There have been numerous discussions regarding the mechanisms by how electrical stimulation improves ED. The mainstream mechanisms include the improvement of corpus cavernosum smooth muscle structure, increased intracorneal pressure, promotion of endothelial cell release of nitric oxide (NO) [42], and facilitation of smooth muscle and neural regeneration within the corpus cavernosum [43]. In our study, each group was comprised of only 31 patients, and we just investigated the therapeutic effects of transcutaneous low-frequency electrical stimulation of meridians on ED. In the next step, we can continue to expand the sample size and incorporate combination therapy with medication to further explore the methods, mechanisms, and principles of using electrical stimulation through the meridians for the treatment of ED.

Conclusions

An increasing number of studies indicate that appropriate stimulation of the human meridians and acupoints can play a role in disease prevention and treatment.
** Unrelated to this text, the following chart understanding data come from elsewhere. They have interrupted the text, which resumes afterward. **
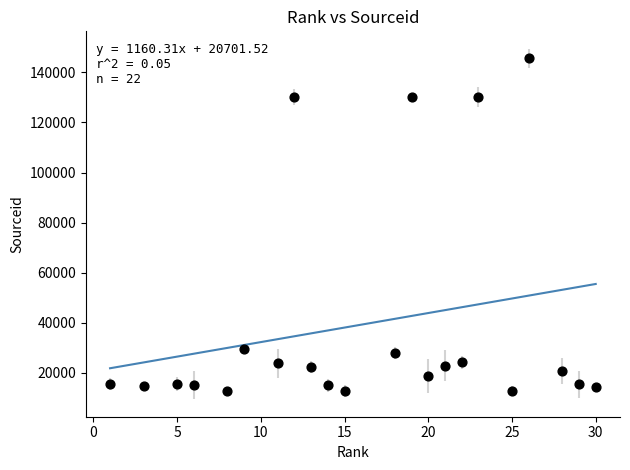

What is the range of Y values (max minus min)?

132974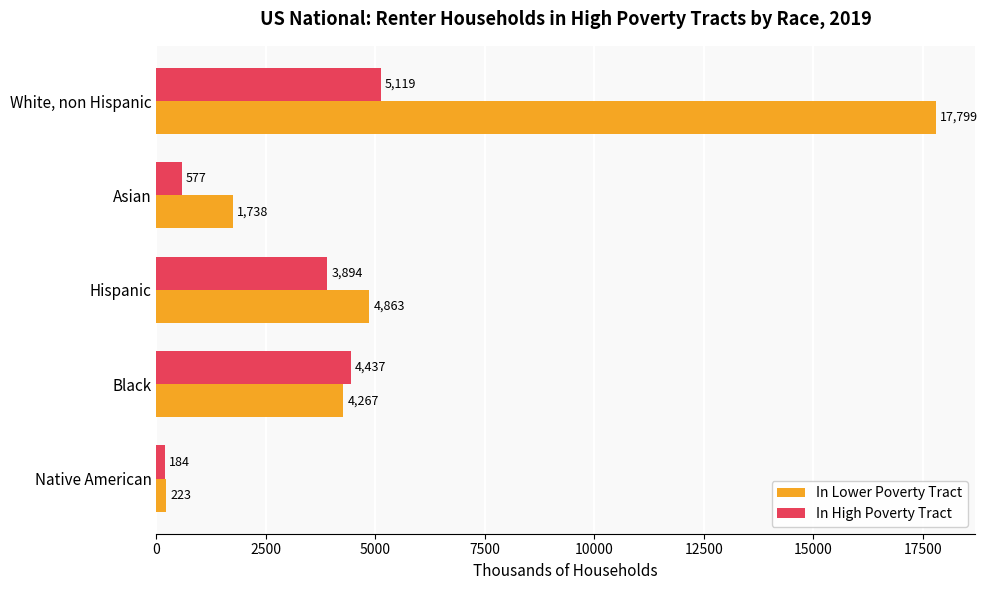

Which series has the largest range (max minus min)?

In Lower Poverty Tract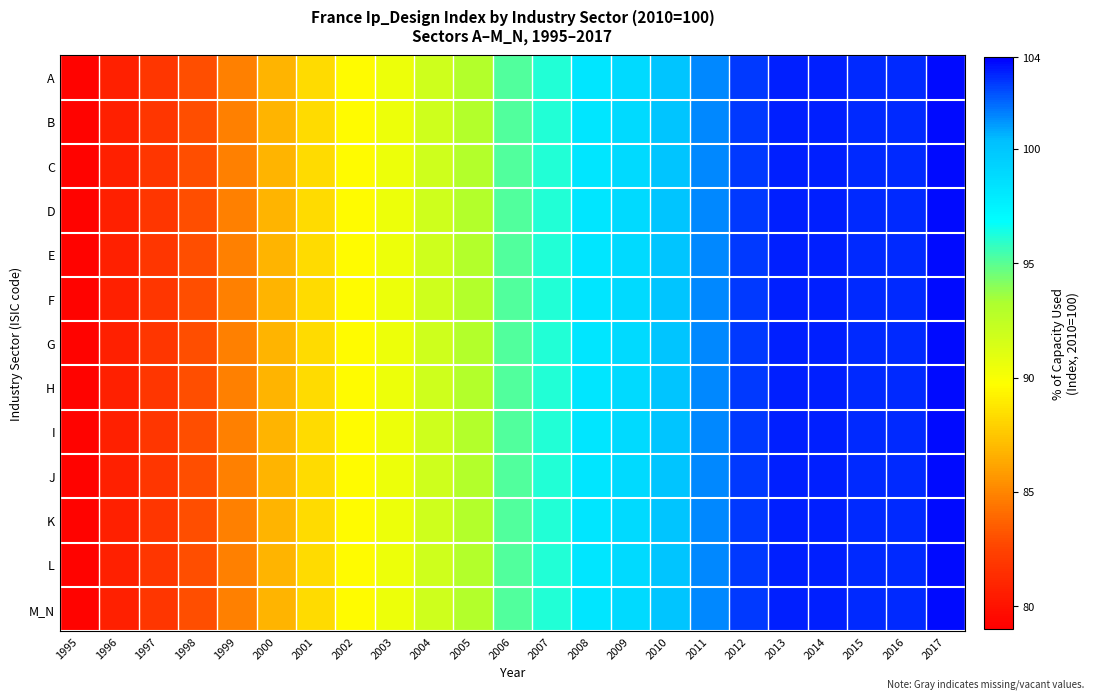

At how many categories does at least one series exceed 100?

7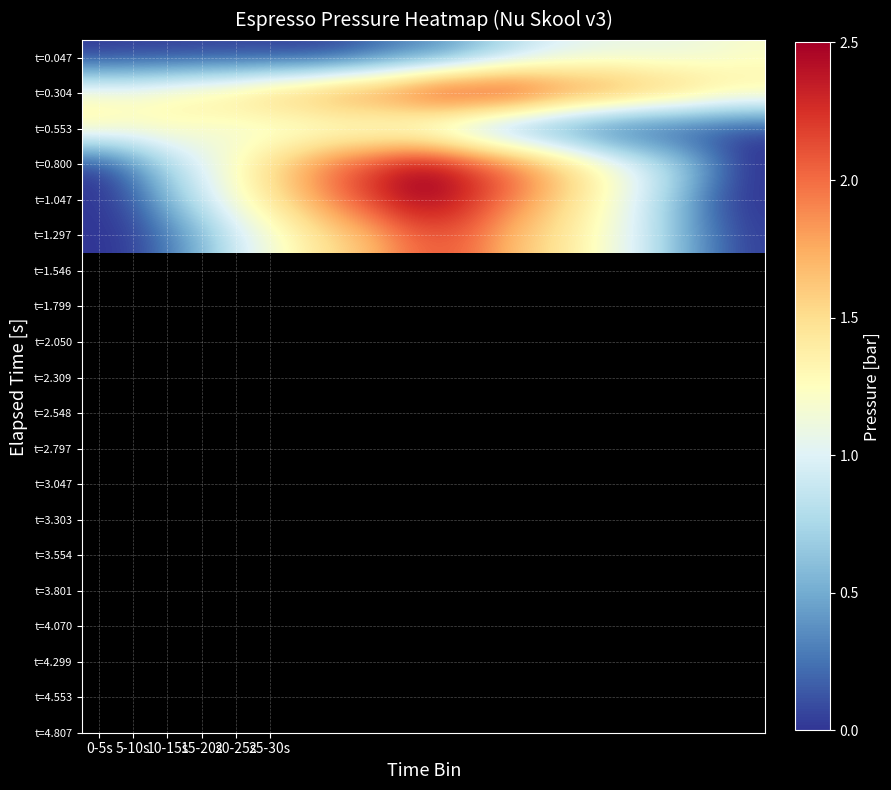

Which label corresponds to the smallest value in the chart?

0-5s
Our study entailed administering low-frequency electrical stimulation to patients with varying parameters, in conjunction with employing a medical infrared thermal imager to observe and record the patients’ surface temperature. By comparing the changes in temperature, it is possible to accurately identify abnormal meridians in the body and determine suitable treatment plans for the patients. The results demonstrate a significant improvement in the patients’ IIEF-5, PHQ-9, GAD-7, and ESH scores after treatment, providing evidence of the effectiveness of our intervention. Moving forward, our next steps will involve expanding the sample size and exploring the mechanisms of meridian therapy for treating ED.